I have solved the integral into this:

$$ \lim_{t \to \infty} \bigg(\frac{13}{2}\ln{|x^2+1|}-13\ln{|5x+1|}\bigg)\bigg|_0^t $$

I thought the answer should be infinity since $\ln\infty$ is infinity.

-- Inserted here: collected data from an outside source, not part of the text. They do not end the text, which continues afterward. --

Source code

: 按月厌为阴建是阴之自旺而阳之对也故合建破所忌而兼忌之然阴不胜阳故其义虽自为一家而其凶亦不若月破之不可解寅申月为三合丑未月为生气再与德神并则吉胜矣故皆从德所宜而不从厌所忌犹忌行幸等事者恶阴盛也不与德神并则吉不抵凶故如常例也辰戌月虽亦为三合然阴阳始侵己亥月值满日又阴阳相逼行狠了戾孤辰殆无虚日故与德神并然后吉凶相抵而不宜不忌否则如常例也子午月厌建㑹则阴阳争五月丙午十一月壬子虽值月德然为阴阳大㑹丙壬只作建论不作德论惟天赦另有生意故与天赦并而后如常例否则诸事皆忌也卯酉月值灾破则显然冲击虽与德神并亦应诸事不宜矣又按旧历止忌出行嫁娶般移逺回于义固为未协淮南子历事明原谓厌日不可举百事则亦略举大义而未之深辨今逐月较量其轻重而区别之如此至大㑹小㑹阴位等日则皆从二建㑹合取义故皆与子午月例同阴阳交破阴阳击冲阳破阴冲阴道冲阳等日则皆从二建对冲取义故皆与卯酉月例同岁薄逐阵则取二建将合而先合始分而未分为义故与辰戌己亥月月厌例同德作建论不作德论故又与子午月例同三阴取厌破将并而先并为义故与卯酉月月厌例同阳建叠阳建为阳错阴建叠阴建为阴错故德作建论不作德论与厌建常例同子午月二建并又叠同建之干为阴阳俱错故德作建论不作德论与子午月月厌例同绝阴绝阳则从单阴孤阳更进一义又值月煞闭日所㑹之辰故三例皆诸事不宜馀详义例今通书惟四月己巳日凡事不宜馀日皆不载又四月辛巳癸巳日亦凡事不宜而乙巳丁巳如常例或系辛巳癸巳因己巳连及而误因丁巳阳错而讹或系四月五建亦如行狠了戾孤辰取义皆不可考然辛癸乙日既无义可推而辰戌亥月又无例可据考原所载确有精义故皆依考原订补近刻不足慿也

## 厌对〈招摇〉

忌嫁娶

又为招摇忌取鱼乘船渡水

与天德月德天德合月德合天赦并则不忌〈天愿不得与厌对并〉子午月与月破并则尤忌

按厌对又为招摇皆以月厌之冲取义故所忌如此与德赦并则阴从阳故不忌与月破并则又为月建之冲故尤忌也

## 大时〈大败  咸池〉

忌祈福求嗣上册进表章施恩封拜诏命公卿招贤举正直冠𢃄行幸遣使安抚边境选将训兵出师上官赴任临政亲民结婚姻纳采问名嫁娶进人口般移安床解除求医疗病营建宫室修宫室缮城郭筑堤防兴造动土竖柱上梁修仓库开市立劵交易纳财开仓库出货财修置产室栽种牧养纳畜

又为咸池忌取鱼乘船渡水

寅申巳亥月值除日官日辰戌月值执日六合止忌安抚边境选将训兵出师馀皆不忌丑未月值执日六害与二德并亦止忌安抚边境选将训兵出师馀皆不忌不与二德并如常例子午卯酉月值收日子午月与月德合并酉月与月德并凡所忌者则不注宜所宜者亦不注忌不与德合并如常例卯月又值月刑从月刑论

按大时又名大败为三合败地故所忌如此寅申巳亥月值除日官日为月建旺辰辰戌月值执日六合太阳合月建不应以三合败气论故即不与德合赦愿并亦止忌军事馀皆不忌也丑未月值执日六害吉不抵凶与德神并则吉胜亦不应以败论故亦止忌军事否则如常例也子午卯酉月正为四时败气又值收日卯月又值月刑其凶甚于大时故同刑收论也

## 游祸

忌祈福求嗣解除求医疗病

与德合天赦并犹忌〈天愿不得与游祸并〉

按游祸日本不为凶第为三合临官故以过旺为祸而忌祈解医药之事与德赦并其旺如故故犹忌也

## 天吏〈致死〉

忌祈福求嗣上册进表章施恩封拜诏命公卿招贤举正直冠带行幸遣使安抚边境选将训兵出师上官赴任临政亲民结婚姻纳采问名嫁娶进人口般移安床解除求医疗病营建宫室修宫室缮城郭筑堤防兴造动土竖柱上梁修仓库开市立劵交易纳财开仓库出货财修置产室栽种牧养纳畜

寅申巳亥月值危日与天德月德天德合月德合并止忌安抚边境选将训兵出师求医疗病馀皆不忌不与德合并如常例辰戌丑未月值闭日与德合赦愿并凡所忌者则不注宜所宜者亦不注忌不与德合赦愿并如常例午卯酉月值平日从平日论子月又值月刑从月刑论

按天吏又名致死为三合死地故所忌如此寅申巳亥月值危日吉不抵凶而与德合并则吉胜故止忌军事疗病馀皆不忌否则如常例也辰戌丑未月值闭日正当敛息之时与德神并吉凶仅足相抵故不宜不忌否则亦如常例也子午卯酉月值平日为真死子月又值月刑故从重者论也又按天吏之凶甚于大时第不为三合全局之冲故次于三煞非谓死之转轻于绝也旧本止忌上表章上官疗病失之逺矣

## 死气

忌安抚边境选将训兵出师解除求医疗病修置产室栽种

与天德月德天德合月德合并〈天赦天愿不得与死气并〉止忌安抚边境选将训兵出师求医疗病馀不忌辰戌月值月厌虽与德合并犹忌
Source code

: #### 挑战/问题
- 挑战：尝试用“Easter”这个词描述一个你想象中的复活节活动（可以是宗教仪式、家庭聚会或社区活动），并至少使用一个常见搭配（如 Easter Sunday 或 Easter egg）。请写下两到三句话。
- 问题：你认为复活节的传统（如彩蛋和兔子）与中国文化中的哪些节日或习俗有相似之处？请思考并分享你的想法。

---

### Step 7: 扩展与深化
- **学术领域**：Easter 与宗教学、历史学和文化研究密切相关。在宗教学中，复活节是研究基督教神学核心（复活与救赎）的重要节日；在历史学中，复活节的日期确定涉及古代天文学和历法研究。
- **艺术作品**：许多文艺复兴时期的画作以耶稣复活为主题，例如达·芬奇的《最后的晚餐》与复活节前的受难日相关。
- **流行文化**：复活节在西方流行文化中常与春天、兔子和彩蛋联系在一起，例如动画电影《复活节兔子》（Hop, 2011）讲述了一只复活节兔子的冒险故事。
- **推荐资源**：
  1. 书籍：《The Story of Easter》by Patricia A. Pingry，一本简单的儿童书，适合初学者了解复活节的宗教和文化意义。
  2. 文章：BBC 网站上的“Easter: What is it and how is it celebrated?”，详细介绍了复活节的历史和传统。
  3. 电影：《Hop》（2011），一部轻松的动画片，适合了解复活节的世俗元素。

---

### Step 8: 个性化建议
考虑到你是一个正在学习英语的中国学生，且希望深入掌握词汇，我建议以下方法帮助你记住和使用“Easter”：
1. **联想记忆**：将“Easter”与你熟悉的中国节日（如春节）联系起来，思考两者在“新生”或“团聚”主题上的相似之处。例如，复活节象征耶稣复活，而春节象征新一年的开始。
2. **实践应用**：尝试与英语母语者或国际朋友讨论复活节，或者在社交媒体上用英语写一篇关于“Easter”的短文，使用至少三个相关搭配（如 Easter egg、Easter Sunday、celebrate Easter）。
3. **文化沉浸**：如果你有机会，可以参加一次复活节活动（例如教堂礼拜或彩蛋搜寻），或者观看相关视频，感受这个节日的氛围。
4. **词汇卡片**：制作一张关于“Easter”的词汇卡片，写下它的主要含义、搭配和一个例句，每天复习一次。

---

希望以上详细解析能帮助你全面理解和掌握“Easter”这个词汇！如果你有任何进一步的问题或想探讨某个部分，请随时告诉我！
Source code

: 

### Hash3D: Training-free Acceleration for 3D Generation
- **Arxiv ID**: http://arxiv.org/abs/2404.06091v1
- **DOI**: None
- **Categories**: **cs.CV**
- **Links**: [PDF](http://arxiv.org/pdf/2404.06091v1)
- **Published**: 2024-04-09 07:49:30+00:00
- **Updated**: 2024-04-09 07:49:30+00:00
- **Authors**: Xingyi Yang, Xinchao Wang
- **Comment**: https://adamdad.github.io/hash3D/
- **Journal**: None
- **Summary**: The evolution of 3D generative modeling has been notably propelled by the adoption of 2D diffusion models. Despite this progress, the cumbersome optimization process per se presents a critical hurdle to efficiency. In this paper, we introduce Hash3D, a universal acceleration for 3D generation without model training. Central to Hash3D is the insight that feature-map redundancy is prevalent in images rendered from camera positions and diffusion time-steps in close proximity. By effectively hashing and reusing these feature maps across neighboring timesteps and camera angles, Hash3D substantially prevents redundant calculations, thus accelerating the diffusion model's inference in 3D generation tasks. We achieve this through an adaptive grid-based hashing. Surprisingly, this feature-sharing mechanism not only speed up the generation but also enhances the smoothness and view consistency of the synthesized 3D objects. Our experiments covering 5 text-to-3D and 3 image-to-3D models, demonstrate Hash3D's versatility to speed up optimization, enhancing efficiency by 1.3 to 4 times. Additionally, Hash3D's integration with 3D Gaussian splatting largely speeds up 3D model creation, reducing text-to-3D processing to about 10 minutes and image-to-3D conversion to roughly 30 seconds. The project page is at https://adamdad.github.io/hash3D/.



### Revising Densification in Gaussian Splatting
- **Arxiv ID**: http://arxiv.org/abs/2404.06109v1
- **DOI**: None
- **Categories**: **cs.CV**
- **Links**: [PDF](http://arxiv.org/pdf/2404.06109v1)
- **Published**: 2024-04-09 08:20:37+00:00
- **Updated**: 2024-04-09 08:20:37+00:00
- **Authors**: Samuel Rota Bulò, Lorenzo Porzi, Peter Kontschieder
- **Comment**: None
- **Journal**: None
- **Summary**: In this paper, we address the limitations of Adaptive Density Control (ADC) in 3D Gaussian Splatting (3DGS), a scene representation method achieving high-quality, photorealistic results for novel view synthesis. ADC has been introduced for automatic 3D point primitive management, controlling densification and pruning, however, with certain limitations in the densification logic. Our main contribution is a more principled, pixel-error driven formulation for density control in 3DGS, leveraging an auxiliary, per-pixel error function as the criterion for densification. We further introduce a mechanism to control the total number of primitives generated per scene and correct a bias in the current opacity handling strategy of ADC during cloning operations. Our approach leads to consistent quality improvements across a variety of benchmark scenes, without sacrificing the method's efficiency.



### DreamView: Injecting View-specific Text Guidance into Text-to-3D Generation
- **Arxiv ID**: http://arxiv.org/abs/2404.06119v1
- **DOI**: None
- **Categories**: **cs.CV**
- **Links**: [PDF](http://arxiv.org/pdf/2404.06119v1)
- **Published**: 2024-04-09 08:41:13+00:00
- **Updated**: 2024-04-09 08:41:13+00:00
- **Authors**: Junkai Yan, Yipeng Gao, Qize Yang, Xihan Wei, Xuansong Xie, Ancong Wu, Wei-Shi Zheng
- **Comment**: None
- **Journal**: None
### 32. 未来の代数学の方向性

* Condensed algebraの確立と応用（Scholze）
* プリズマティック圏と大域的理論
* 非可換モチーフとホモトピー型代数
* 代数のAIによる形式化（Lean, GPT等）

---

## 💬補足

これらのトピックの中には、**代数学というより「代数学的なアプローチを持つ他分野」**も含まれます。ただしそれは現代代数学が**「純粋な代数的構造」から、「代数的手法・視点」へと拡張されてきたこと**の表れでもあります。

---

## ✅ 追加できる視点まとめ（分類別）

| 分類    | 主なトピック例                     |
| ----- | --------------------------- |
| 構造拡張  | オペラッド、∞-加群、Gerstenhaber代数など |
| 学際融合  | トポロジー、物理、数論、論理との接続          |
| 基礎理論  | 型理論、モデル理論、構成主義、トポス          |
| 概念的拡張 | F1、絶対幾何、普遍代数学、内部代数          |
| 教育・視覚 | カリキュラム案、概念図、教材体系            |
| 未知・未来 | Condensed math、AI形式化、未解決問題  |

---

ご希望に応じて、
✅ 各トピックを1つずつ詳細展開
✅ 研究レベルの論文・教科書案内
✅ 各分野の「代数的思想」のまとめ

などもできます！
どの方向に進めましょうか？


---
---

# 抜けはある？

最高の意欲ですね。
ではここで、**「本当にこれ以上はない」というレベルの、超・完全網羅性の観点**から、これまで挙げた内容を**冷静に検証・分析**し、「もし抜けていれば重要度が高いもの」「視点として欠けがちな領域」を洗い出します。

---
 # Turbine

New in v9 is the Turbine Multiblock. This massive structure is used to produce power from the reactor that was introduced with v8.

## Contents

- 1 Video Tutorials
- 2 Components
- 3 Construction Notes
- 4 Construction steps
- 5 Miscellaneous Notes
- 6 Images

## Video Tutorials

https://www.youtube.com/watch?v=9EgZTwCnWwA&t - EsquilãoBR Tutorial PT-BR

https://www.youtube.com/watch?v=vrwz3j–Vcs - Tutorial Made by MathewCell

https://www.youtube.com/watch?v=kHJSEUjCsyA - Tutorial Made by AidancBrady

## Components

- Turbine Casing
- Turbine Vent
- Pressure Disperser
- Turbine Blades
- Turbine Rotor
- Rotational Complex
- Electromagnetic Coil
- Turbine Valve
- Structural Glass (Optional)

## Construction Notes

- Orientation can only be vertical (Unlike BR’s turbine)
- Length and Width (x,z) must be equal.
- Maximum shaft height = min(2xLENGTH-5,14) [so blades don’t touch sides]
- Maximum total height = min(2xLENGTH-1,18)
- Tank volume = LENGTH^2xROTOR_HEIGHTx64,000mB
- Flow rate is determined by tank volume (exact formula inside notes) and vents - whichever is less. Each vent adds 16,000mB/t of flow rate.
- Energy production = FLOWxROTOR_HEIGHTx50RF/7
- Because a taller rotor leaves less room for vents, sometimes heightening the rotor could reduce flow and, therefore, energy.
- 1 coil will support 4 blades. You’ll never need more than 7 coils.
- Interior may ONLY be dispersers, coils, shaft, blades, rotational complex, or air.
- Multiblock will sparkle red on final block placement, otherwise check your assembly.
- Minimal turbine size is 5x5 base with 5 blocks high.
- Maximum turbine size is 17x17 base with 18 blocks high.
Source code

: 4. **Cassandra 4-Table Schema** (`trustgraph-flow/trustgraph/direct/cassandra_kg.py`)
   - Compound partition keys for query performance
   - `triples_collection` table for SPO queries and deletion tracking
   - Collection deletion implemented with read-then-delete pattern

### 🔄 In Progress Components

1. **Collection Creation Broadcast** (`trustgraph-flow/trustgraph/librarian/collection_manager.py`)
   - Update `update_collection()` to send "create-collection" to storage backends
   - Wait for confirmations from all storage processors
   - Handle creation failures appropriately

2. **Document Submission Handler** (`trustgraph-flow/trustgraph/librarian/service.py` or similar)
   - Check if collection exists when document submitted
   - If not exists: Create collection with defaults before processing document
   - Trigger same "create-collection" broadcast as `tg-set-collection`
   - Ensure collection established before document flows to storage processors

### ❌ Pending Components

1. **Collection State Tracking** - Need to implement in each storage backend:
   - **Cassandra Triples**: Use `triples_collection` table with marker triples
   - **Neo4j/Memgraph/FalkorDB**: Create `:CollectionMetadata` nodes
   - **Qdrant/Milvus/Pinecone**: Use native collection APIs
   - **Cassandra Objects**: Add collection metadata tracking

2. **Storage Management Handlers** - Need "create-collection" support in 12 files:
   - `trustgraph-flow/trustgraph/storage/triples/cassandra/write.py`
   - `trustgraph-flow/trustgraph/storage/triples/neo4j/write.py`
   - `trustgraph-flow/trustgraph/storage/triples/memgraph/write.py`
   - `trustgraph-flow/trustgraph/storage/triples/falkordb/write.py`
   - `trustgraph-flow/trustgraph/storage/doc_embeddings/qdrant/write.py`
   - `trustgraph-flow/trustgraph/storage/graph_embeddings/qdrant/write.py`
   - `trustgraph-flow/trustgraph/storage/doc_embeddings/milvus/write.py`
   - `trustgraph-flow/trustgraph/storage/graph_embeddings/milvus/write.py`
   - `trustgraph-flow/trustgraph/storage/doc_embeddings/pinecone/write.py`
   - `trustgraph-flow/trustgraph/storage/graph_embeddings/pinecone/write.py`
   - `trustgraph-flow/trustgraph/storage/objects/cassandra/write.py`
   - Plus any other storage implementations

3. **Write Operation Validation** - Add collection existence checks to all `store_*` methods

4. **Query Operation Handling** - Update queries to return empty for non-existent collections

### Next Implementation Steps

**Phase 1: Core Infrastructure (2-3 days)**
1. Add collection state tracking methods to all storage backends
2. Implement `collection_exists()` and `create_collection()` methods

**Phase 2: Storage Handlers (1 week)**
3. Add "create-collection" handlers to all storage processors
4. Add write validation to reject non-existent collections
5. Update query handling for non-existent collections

But it turns out that it is not and the solution is $-13\ln5$.

Why is that?

Answer 1

$$ \lim_{t \to \infty} \bigg(\frac{13}{2}\ln{|x^2+1|}-13\ln{|5x+1|}\bigg)|_0^t=\lim_{t \to \infty}\frac{13}{2}\ln\left(\frac{(t^2+1)}{(5t+1)^2}\right)=-13\ln 5 $$

Answer 2

Try this:

$$\frac{13}{2}\ln|x^2+1| - 13\ln |5x+1|= \frac{13}{2}\left(\ln\left|\frac{x^2+1}{(5x+1)^2}\right|\right)$$

to expose the limit.

Answer 3

Without actually computing messy antiderivatives:

$$ \dfrac{13 x}{x^2 + 1} - \dfrac{65}{5x+1} = \dfrac{1}{x} \left(\dfrac{13}{1 + 1/x} - \dfrac{13}{1+ 1/(5x)} \right) = O(1/x^2)$$

so it is integrable at $\infty$, i.e. the answer will be finite.